As a music fan, Ali Milner gets bored pretty easily.
So when she set out to make her recently released sophomore album I Dare You, the 19-year-old singer/songwriter, who divides her time between Vancouver and her native Whistler, B.C., said she made a conscious effort to impart variety on her own listeners.
“When we were writing, I remember thinking, ‘Gosh, does this song sound the same as the last song we wrote, or the one before that?’” she said on the phone from Whistler, just after returning home from a pre-Olympic performance in Tokyo, “I want them all to be fresh, different and a new experience for the listener.”
Milner’s motivation is clear on I Dare You. The album, largely comprised of love songs that feature her on keys and vocals, diverts from the jazz-driven sound she put into gear on her self-titled debut at age 14. This time, reggae, R&B and rock all accompany the record’s jazz-based-pop numbers, underscored by Milner’s sweet but strong vocals.

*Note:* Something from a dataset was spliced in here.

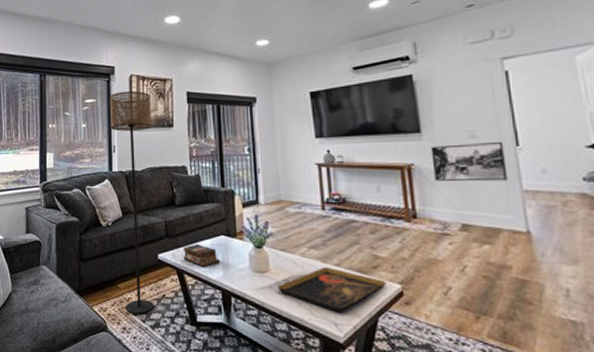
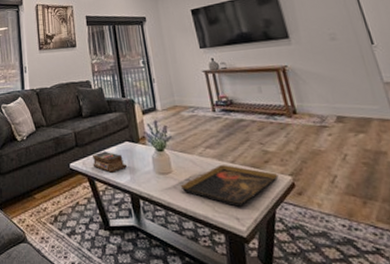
floor lamp: present [109,90,154,314] -> none [19,18,69,223]
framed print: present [431,142,508,182] -> none [299,42,370,80]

She can’t quite pinpoint how her diverse musical influences developed. Drawing inspiration from artists as mixed as Sam Cooke, Puccini and Led Zeppelin, Milner boils it down to innate feeling, “I just get into different moods and want to listen to different stuff,” she laughs.
Though her ear may be in many places, Milner’s mind appears focused. Lyrically and melodically, she said she’s grown into a level of confidence that allowed her to fashion an album in a more personal niche as she’s matured.
“I definitely feel I’m more certain who I am,” she said, “(In between albums) I played at the Four Seasons in Whistler a couple times a week for two years. With all those hours under my belt, my performing is a lot more confident.”
Milner’s performance practice has already paid off. She won glowing praise from Sarah McLachlan after performing at a children’s hospital event. And jazz-popper Michael Bublé invited her to sing with him on stage at a post-Juno Awards party.
“It’s really interesting gratification to get because I feel like they’re along the same vein of music that I am. They’re far ahead in their careers and have achieved a life from it,” a sentiment Milner said encourages her to think she, too, could make music a life-long vocation.
But first, she’s set on improving her songwriting ability by working with new minds she hopes to meet with any success garnered by her new album. “That’s what cultivates a life-long career.”
• Ali Milner plays the Free Times Cafe (320 College St.) in Toronto tonight.